Metin alıntısı ->
YOLCU ile ilgili ayetler (10 kayıt)

Bakara / 184. Ayet

اَيَّامًا مَعْدُودَاتٍۜ فَمَنْ كَانَ مِنْكُمْ مَر۪يضًا اَوْ عَلٰى سَفَرٍ فَعِدَّةٌ مِنْ اَيَّامٍ اُخَرَۜ وَعَلَى الَّذ۪ينَ يُط۪يقُونَهُ فِدْيَةٌ طَعَامُ مِسْك۪ينٍۜ فَمَنْ تَطَوَّعَ خَيْرًا فَهُوَ خَيْرٌ لَهُۜ وَاَنْ تَصُومُوا خَيْرٌ لَكُمْ اِنْ كُنْتُمْ تَعْلَمُونَ

Oruç sayılı ve belli günlerde tutulur. Ancak bu günlerde hasta olup veya yolculuğa çıkıp da oruç tutamayanlarınız, tutamadığı oruçları diğer günlerde tutar. Oruca dayanamayanlara ise, tutamadıkları her gün için bir fakiri bir gün doyuracak kadar fidye gerekir. Kim de, gönlünden koparak birden fazla fakiri doyurur veya fidye miktarını artırırsa, kendisi için daha hayırlı olur. Ama her şeye rağmen oruç tutmanız, bir bilseniz, sizin için elbette daha hayırlıdır.

Veri alıntıları ->

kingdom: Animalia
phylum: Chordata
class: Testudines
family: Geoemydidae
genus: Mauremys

* * *

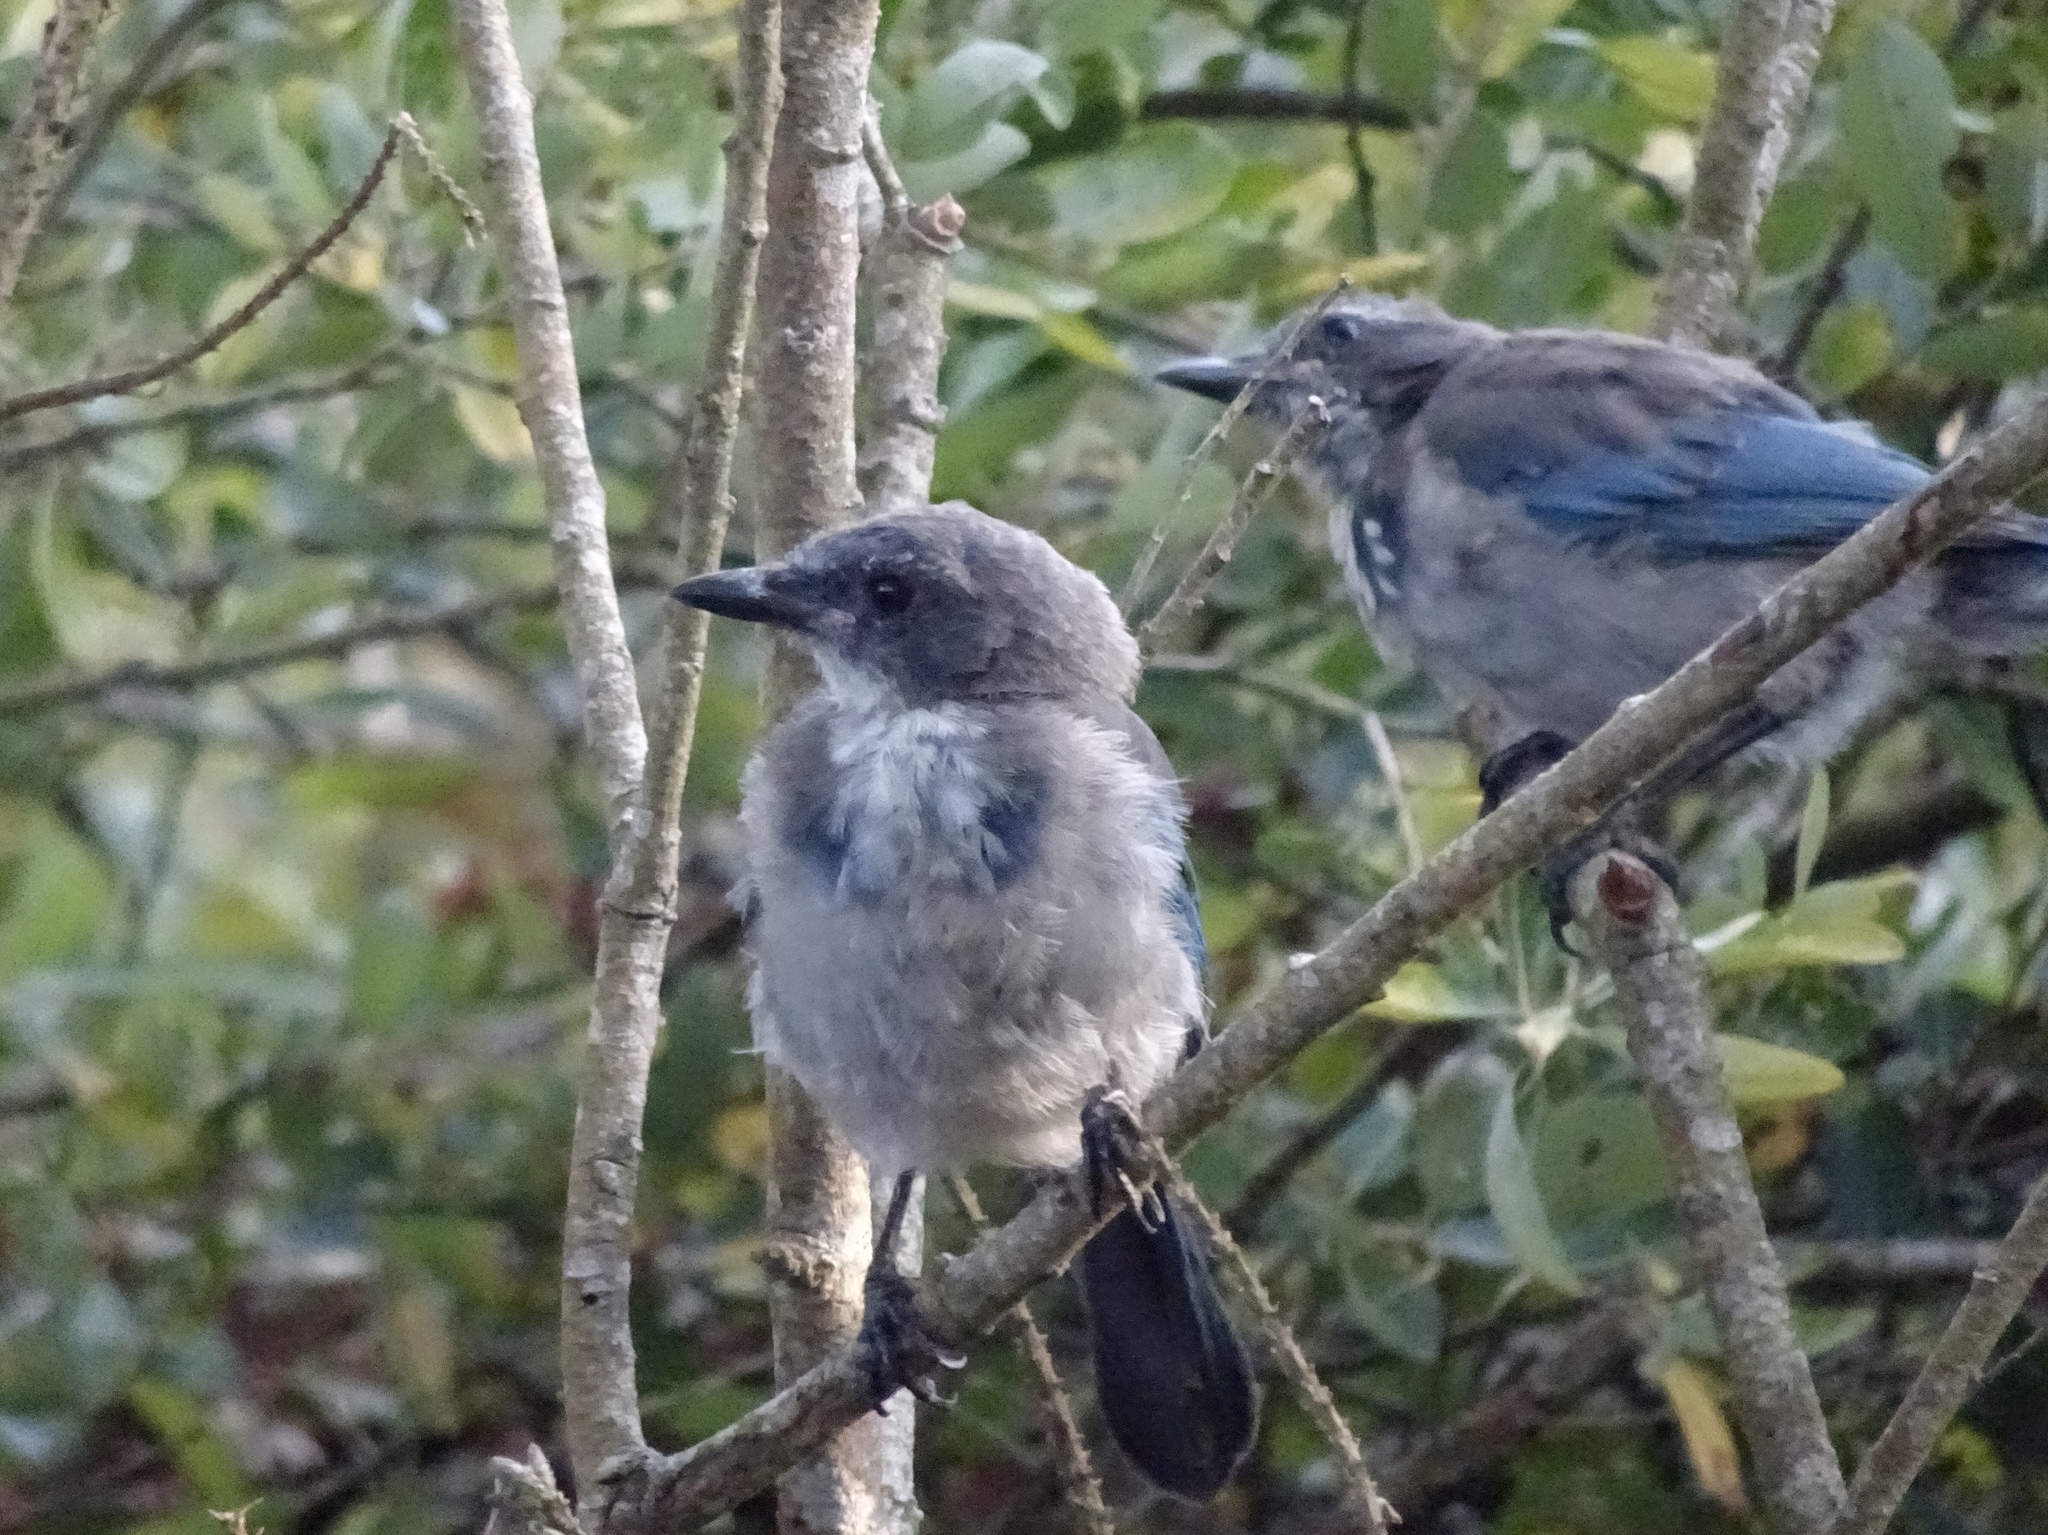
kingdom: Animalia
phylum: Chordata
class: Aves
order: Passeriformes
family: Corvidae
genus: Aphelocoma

==

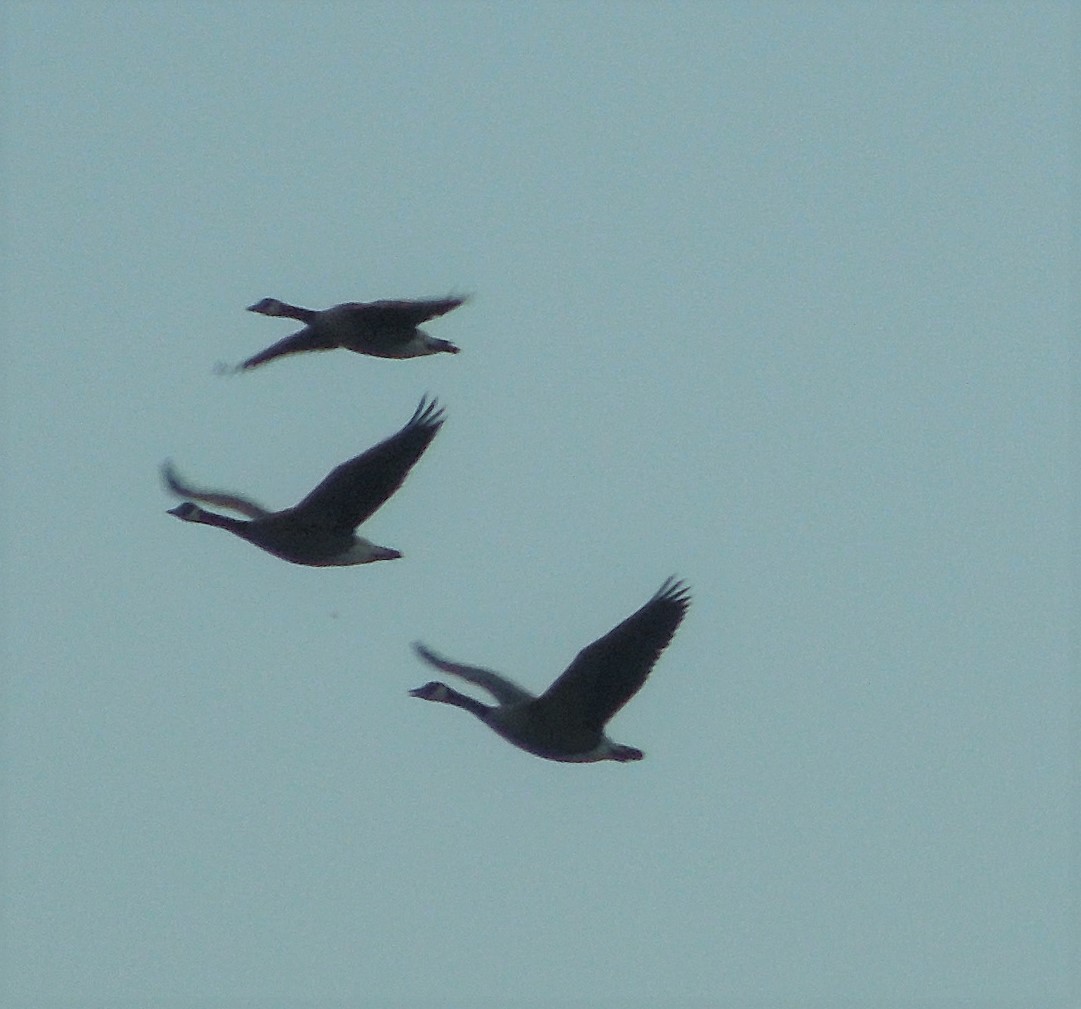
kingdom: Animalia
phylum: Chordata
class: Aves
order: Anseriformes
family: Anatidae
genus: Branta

Kısa alıştırma -> Ayet metninde "Oruç sayılı ve" ile "elbette daha hayırlıdır." arasındaki bölümü, bu iki ifade de dahil olmak üzere harfi harfine yeniden yazın. Listenin ayet metniyle hiçbir bağlantısı yoktur.

Sorunun çözümü ->
Oruç sayılı ve belli günlerde tutulur. Ancak bu günlerde hasta olup veya yolculuğa çıkıp da oruç tutamayanlarınız, tutamadığı oruçları diğer günlerde tutar. Oruca dayanamayanlara ise, tutamadıkları her gün için bir fakiri bir gün doyuracak kadar fidye gerekir. Kim de, gönlünden koparak birden fazla fakiri doyurur veya fidye miktarını artırırsa, kendisi için daha hayırlı olur. Ama her şeye rağmen oruç tutmanız, bir bilseniz, sizin için elbette daha hayırlıdır.